Dr Twomey said the Health Amendment Act had been “railroaded” through the Dáil last week without any opportunity for detailed discussion.
“The Council of State may well decide to send it to Supreme Court and get it tested,” he told RTE radio.
The legislation means long-term residents of publicly funded nursing homes will have to pay up to 80% of their pensions towards their accommodation.
Health Minister Mary Harney introduced the Bill to legalise the charges on pensioners which will leave them with a minimum of €35 in pocket money if they come into force.
The Council of State, which has only been convened three times during Mrs McAleese’s time in office, is to meet tomorrow at Áras an Uachtaráin.
The President is entitled to call upon the body for “aid and counsel” under Article 26 of the Constitution.
The Article allows the President to refer any Bill to the Supreme Court for a “decision on the question as to whether such Bill or any specified provision or provisions of such Bills is or are repugnant to this Constitution or to any provision thereof”.
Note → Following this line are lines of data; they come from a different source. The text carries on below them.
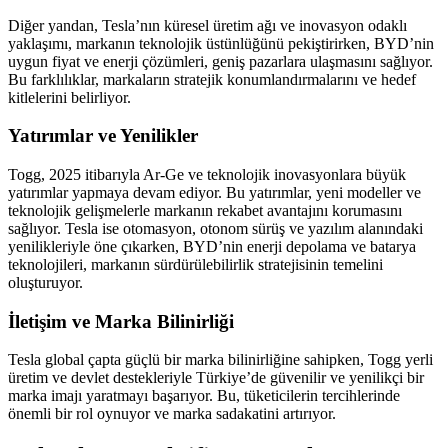
Diğer yandan, Tesla’nın küresel üretim ağı ve inovasyon odaklı
yaklaşımı, markanın teknolojik üstünlüğünü pekiştirirken, BYD’nin
uygun fiyat ve enerji çözümleri, geniş pazarlara ulaşmasını sağlıyor.
Bu farklılıklar, markaların stratejik konumlandırmalarını ve hedef
kitlelerini belirliyor.
Yatırımlar ve Yenilikler
Togg, 2025 itibarıyla Ar-Ge ve teknolojik inovasyonlara büyük
yatırımlar yapmaya devam ediyor. Bu yatırımlar, yeni modeller ve
teknolojik gelişmelerle markanın rekabet avantajını korumasını
sağlıyor. Tesla ise otomasyon, otonom sürüş ve yazılım alanındaki
yenilikleriyle öne çıkarken, BYD’nin enerji depolama ve batarya
teknolojileri, markanın sürdürülebilirlik stratejisinin temelini
oluşturuyor.
İletişim ve Marka Bilinirliği
Tesla global çapta güçlü bir marka bilinirliğine sahipken, Togg yerli
üretim ve devlet destekleriyle Türkiye’de güvenilir ve yenilikçi bir
marka imajı yaratmayı başarıyor. Bu, tüketicilerin tercihlerinde
önemli bir rol oynuyor ve marka sadakatini artırıyor.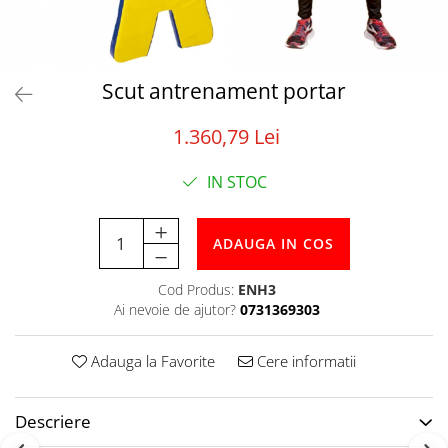
Tabele Scor
Alte accesorii
Atletism
Bloc-starturi
Scut antrenament portar
Sulițe
1.360,79 Lei
Discuri
Greutăți
IN STOC
Garduri
Sărituri
Cronometre
ADAUGA IN COS
Rulete
Cod Produs:
ENH3
Cuie atletism
Ai nevoie de ajutor?
0731369303
Accesorii specifice
Baschet
Adauga la Favorite
Cere informatii
Mingi
Plase
Descriere
Inele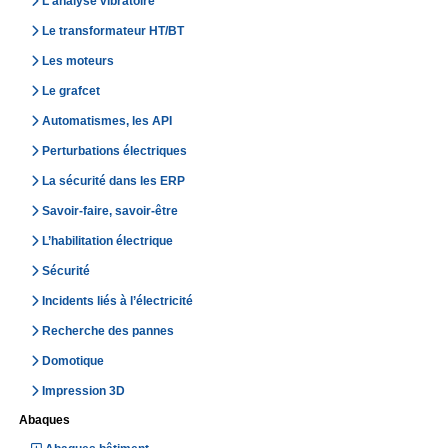
L'analyse vibratoire
Le transformateur HT/BT
Les moteurs
Le grafcet
Automatismes, les API
Perturbations électriques
La sécurité dans les ERP
Savoir-faire, savoir-être
L’habilitation électrique
Sécurité
Incidents liés à l’électricité
Recherche des pannes
Domotique
Impression 3D
Abaques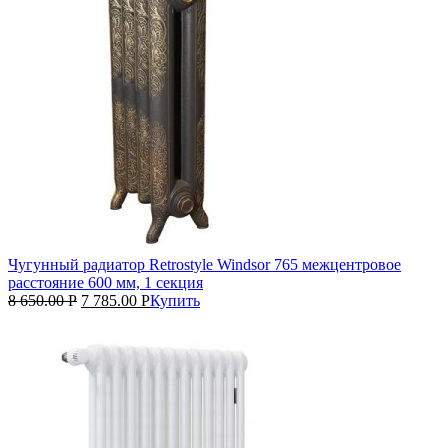
Чугунный радиатор Retrostyle Windsor 765 межцентровое
расстояние 600 мм, 1 секция
8 650.00
Р
7 785.00
Р
Купить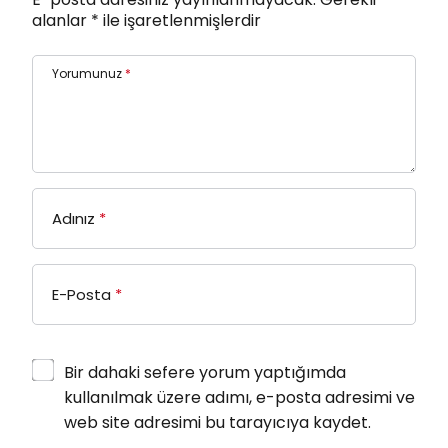
alanlar
*
ile işaretlenmişlerdir
Yorumunuz
*
Adınız
*
E-Posta
*
Bir dahaki sefere yorum yaptığımda
kullanılmak üzere adımı, e-posta adresimi ve
web site adresimi bu tarayıcıya kaydet.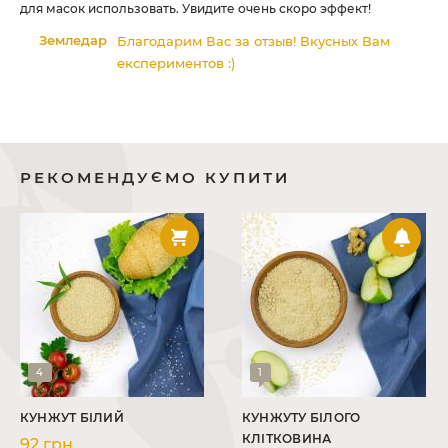
для масок использовать. Увидите очень скоро эффект!
ніж
:)
ку
Земледар
Благодарим Вас за отзыв! Вкусных Вам
спо
експериментов :)
РЕКОМЕНДУЄМО КУПИТИ
4
1
КУНЖУТ БІЛИЙ
КУНЖУТУ БІЛОГО
КЛІТКОВИНА
92 грн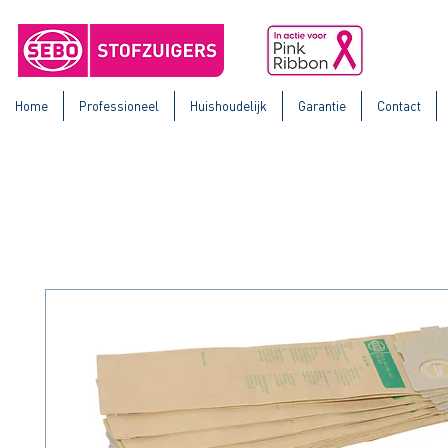
Home
Professioneel
Huishoudelijk
Garantie
Contact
The members appointed by the President include Special Olympics chief executive Mary Davis, Enda Marren, a director of the Rehab group, Fianna Fáil Senator Martin Mansergh, and Col Harvey Bicker, former chairman of the Ulster Unionist Party’s Council.
Also on the body are Denis Moloney, who is professor of law at the University of Ulster, Anastasia Crickley, the chairwoman of the National Consultative Committee on Racism and Interculturalism, and a student, Daraine Mulvihill, who lost both her legs below the knee and all of her fingers after she contracted meningitis.